Problem to work on: Filter the lines below, copying only those with the string "this".
──────── Exercise materials ────────
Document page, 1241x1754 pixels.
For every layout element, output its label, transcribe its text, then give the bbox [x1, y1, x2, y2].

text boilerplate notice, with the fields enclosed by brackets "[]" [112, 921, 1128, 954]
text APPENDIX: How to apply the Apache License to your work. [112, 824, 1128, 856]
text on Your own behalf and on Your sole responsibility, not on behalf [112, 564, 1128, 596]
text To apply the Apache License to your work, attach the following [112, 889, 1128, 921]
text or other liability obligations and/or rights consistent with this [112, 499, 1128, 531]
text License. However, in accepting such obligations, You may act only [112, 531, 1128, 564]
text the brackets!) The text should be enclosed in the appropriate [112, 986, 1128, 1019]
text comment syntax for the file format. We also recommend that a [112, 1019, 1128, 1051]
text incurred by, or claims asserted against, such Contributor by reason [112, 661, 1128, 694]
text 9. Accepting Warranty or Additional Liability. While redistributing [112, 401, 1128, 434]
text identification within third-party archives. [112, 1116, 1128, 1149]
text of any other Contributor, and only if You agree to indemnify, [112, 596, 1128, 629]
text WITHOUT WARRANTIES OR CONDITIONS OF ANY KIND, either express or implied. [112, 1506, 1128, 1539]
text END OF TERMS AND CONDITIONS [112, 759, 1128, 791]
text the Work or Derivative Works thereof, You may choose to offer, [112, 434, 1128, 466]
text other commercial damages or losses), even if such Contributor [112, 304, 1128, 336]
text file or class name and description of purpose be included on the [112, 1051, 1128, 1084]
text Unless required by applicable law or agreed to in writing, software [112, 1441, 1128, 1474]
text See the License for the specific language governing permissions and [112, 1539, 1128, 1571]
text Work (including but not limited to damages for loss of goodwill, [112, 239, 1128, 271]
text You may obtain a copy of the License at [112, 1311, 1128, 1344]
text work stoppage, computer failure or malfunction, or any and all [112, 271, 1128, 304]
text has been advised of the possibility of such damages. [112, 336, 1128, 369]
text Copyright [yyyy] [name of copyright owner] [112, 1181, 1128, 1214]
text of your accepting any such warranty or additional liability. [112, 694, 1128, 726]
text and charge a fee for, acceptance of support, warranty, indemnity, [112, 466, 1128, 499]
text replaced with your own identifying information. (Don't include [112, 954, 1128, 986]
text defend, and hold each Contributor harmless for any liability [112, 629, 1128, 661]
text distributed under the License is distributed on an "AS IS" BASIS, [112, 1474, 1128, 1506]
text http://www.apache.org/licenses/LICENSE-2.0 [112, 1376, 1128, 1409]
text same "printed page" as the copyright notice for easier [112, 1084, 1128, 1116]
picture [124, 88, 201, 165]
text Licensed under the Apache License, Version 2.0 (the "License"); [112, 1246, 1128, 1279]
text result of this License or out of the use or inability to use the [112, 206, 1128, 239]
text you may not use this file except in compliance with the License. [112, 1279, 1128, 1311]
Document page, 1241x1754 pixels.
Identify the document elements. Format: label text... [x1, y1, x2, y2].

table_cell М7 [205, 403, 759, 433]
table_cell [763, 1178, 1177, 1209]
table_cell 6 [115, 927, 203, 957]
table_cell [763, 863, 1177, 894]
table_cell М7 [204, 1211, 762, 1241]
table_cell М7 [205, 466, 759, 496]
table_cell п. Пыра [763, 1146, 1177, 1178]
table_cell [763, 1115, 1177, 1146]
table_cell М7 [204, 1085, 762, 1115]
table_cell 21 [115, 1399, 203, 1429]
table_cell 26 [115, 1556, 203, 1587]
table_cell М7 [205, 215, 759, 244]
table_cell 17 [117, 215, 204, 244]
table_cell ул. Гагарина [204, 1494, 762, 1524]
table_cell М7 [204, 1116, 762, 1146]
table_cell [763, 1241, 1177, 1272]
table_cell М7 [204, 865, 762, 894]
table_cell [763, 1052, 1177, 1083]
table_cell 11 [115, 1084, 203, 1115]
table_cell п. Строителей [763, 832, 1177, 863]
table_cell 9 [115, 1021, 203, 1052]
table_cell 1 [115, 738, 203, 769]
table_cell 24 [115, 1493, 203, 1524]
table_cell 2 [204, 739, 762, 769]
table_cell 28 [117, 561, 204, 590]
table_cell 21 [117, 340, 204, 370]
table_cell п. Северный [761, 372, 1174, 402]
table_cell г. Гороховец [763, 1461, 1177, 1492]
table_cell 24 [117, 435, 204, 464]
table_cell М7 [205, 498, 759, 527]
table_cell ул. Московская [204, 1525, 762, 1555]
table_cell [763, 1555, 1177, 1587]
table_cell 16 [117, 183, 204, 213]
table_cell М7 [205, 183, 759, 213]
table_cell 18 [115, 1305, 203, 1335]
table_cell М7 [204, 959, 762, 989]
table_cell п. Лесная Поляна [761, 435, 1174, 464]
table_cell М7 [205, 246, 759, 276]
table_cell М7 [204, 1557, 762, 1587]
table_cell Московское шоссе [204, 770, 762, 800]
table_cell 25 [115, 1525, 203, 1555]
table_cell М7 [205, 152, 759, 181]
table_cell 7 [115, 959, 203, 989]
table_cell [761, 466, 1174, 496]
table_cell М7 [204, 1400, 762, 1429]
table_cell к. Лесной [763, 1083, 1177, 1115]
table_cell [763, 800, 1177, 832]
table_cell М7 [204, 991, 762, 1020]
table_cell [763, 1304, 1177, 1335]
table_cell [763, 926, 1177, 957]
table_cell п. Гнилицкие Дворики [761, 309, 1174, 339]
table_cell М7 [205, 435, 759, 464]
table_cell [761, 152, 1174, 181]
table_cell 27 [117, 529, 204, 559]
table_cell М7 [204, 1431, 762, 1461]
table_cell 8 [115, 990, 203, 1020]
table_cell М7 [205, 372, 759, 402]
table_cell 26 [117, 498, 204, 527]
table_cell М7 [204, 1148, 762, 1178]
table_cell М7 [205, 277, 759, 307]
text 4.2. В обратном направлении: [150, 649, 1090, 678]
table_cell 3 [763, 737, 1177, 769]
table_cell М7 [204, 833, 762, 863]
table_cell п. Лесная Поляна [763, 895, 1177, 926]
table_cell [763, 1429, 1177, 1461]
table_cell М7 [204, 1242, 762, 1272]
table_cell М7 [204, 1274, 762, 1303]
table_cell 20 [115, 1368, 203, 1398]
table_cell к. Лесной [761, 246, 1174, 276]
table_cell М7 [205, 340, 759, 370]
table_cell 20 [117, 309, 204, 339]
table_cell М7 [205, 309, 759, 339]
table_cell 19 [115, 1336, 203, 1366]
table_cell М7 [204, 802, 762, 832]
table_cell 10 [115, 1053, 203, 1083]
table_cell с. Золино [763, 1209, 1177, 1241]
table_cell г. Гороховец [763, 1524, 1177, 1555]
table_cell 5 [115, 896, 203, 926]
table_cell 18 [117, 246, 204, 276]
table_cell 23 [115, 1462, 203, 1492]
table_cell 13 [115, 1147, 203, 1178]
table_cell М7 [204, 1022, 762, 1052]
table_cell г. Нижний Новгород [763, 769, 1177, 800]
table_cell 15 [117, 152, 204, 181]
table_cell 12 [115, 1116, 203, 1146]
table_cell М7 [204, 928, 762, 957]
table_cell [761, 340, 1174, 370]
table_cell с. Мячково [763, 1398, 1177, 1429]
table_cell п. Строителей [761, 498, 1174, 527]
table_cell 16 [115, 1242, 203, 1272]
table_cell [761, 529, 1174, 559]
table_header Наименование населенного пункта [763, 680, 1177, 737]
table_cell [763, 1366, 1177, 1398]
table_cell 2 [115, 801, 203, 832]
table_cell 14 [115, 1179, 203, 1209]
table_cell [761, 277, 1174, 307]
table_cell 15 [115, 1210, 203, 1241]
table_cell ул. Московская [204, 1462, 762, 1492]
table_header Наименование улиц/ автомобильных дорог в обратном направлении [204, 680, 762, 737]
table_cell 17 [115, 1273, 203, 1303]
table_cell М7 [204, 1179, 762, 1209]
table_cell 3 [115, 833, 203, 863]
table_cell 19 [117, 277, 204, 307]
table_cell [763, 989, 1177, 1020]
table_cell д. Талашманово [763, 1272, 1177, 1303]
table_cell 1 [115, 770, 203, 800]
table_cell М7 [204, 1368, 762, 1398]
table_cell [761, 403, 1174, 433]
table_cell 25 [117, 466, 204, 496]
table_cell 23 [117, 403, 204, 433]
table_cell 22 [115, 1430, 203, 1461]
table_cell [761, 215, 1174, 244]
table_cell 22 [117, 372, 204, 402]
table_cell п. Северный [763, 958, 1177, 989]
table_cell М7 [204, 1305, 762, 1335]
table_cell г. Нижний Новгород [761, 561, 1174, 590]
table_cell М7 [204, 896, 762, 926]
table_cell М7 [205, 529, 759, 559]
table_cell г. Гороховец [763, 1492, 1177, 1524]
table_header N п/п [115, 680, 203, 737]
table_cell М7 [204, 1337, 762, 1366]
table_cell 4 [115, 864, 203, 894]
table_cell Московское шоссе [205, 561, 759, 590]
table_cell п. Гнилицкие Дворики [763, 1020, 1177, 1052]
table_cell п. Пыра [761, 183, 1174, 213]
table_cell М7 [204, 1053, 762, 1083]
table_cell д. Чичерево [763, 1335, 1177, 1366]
────────
Exercise solution:
text or other liability obligations and/or rights consistent with this [112, 499, 1128, 531]
text result of this License or out of the use or inability to use the [112, 206, 1128, 239]
text you may not use this file except in compliance with the License. [112, 1279, 1128, 1311]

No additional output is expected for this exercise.